Hey all, spent the morning canning peaches, and though I would write this up for both me and you. That way, if any of you want to give it a go, you can try what I have learned from my dad and from reading and watching videos, and also I will have this to read next year before I do it again so I don’t forget anything and ruin any product.
Obviously the first thing is to source your peaches. I got mine on Monday, and I placed them all stem side down on my counter to ripen.
They told me the name of the peach but I will be damned if I can remember. At any rate, the peaches are ripe, so today was the day or I would start to have spoilage and then get fruit flies I would NEVER BE ABLE TO GET RID OF. So I filled my canner with hot water and a little vinegar and started sterilizing jars, filled up my 24 qt stock pot halfway to scald the peaches, put all the rings and lids in a pot to bring to a simmer, created a simple syrup in another stock pot, cleared off my workspace, sharpened my knives, fill the sink with ice and water, and fill another large pot with cold water and an appropriate ratio of fruitfresh produce powder. Here’s a picture of the simple syrup:
I like a light simple syrup made with something other than sugar because these peaches are super sweet already, but a little sweetener helps round it out a bit. I also made more than I did the last time, because I really like drinking the ice cold syrup, and since it is no extra calories because I am not using sugar, I will fill the jars just a little bit less so I can enjoy that delicious peachy nectar.
So I have all four burners rocking, the sink is prepped, and now it is time to get down to business. Take every peach, and make a circular incision across the top of the peach in line with the natural seam of the peach. Then make another incision across the top to quarter the peach. It should look something like this:
When you have a bowl of them done, throw them in the not quite boiling water for a minute to scald them:
A lot of people wash their peaches before doing this, but I see no point- this can be accomplished at the same time as scalding. If that grosses you out, fine, wash your damned peaches first and don’t eat mine. As you can see, after a minute,the peaches change color a little and you see a lot of the fuzz come off.

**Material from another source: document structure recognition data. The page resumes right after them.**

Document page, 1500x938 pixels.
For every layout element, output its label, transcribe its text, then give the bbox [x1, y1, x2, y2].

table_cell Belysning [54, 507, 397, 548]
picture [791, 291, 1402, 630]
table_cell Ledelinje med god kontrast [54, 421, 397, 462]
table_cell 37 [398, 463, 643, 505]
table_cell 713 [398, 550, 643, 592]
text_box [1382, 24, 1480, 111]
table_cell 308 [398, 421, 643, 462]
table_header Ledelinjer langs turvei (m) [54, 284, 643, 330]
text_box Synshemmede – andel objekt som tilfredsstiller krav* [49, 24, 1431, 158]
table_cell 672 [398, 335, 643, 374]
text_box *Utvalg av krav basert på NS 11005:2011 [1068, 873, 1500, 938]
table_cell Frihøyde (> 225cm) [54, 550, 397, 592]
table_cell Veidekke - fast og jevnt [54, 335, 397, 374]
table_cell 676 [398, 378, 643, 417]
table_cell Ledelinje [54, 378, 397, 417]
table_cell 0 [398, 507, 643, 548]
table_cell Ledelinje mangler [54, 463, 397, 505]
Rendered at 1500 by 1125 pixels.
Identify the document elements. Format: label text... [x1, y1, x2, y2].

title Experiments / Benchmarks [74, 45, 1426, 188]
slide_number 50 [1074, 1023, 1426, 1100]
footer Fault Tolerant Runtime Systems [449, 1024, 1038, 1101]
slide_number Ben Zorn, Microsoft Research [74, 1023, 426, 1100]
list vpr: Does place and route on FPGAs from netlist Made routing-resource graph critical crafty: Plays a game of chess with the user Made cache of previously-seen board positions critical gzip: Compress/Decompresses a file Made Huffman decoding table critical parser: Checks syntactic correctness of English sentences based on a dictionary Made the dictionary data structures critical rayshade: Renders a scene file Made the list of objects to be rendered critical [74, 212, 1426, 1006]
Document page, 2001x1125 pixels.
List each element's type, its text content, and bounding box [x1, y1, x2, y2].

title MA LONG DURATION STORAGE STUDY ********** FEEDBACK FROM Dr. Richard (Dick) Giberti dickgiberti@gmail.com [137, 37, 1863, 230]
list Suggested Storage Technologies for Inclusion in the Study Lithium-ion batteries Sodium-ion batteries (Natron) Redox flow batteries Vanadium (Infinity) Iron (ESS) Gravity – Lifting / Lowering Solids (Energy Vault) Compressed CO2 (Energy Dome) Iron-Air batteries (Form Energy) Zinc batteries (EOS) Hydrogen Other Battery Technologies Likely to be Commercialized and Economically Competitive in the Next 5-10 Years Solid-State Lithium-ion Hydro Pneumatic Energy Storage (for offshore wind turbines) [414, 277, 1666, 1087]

This is a very important stage for quality control- CAREFULLY ladle them out into the ice bath. The peach is a delicate fruit to begin with, and you have made it mushy by near boiling it, so if you are rough you will lose a lot of fruit and have an ugly product. Go ahead and do this with a bunch of fruit, then go back to quartering and repeat the process until you have a sink full of chilled fruit:
You will read some people who will say you don’t have to have an ice bath and it is not important, I think that is nonsense. I didn’t use enough ice the last time, and my results were not as good as today. The ice bath immediately firms the peach back up and makes it easier to twist the fruit with your palms to get rid of the pit. If you just use water, it will not get the same level of firmness back and be a mushy mess to work with. The last time I stored ice from the freezer for a few days, and it just wasn’t enough, so this morning I went and got a 22lb of ice from the general store.
Pit all of the fruit, put it on the cutting board, and then get down to peeling and putting the fruit in the water bath with fruit fresh powder:
As you can see, I keep all the skins and just throw the pits back into the ice bath to deal with later. At this point, if you are doing a lot of fruit, every time the water bath fills up, fill a couple of your sterilized jars, move them aside and cover them with something (I use kitchen towels) so no fruit flies or anything else can get in them. This is also an important time to use your pairing knife to get rid of imperfections on the fruit slices (just throw them in with the peels- we’ll use it later). Just continue doing this until you have all your jars filled:
At this point, take your simple syrup off the burner (you can also turn off the boiling water for scalding- just look over the deck before you dump it because you don’t want to boil Steve who may be lounging below) and put it on a trivet. Slowly ladle the simple syrup into the jar, and fill it to the neck line. You don’t want to overfill. Do this for all of them. At this point, I put a little squeeze of lemon in each jar, and for half of them I put a teaspoon of good vanilla extract in half the jars. You can use an actual vanilla bean, but I am not spending that kind of money for something that is going to only marginally improve what is already amazing.
You then want to tap every jar on the counter and use a spatula to make sure there no air bubbles (there shouldn’t really be with the simple syrup in there) and then with a clean moist dish towel, gently wipe the lid of every jar. Grab your pot full of lids and rings, and use the magnet to put a lid on each one. Gently screw the ring on to hand tightness.
Place your jars in the water bath canner with an inch of water covering them, and bring it to a boil:
Once it comes to a boil, set a timer for thirty minutes. I’m not using the pressure cooker for these because there is no need to do so.
And that is that. While everything is rotating through the bath, I am packing the sauerkraut that I cleaned up (I’ll post that process later) and boiling down the peels for jelly:
DON’T THROW OUT YOUR PEELS!
*Obviously there are lots of ways to do this- this is how I am doing it. And no, you don’t have to be an insane crazy person and do this a bushel at a time. If you want less, just buy fewer peaches. I like doing it, though, like the price when you do it in bulk, and want to share with friends and family.